If an AI agent suggests actions in a cybersecurity incident… how do we know if it's actually correct?

With the growing momentum around systems like Mythos and AI-driven security workflows, it became clear that the future is not just about building agents — it's about evaluating them reliably in real-world scenarios.

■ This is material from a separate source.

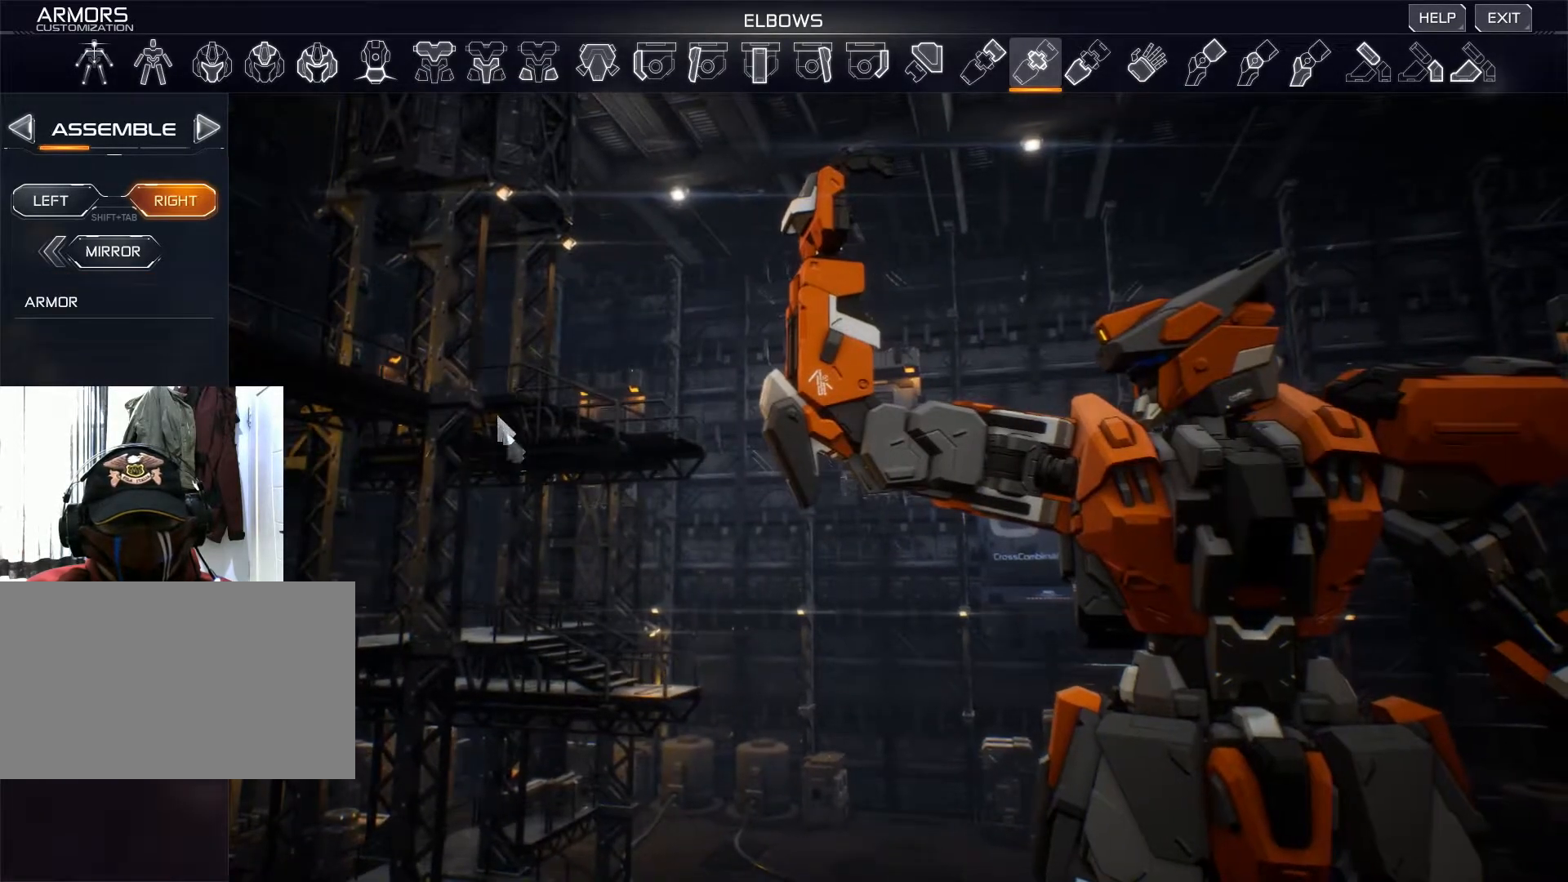
{"keys": [], "mouse": [], "events": []}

That's where CyberBench began.

2. The Idea

We didn't want to build just another model. We wanted to build a system — one that:

simulates real cybersecurity incidents
allows agents to respond
evaluates those responses deeply
and continuously improves them

This led to the idea of:

CyberBench — a self-improving multi-agent cybersecurity evaluation platform

3. System Overview

CyberBench is designed as a closed-loop system:

flowchart LR
    A[Realistic Simulation] --> B[Structured Reasoning]
    B --> C[Semantic Evaluation]
    C --> D[Reinforcement Learning]
    D --> A
    style A fill:#1e3a8a,stroke:#60a5fa,color:#fff
    style B fill:#065f46,stroke:#34d399,color:#fff
    style C fill:#7c2d12,stroke:#fb923c,color:#fff
    style D fill:#581c87,stroke:#c084fc,color:#fff

It combines:

realistic simulation
structured reasoning
semantic evaluation
reinforcement learning

into one unified framework.

4. Multi-Agent Architecture

At the core of CyberBench is a six-agent system, where each agent has a clearly defined role.

flowchart TD
    Logs[(Raw Logs & Environment)] --> LA[Log Analyst]
    Logs --> VS[Vulnerability Scanner]
    Logs --> TI[Threat Intelligence Agent]
    LA --> ORC[Orchestrator]
    VS --> ORC
    TI --> ORC
    ORC --> TGT[Target Agent]
    TGT --> JDG[Judge Agent]
    JDG -->|Reward Signal| TGT

    style LA fill:#0ea5e9,color:#fff
    style VS fill:#10b981,color:#fff
    style TI fill:#f59e0b,color:#fff
    style ORC fill:#8b5cf6,color:#fff
    style TGT fill:#ef4444,color:#fff
    style JDG fill:#facc15,color:#000

Log Analyst — Processes raw logs, identifies anomalies, extracts IOCs, and builds an attack timeline.

Vulnerability Scanner — Analyzes infrastructure and dependencies to detect vulnerabilities and potential CVEs.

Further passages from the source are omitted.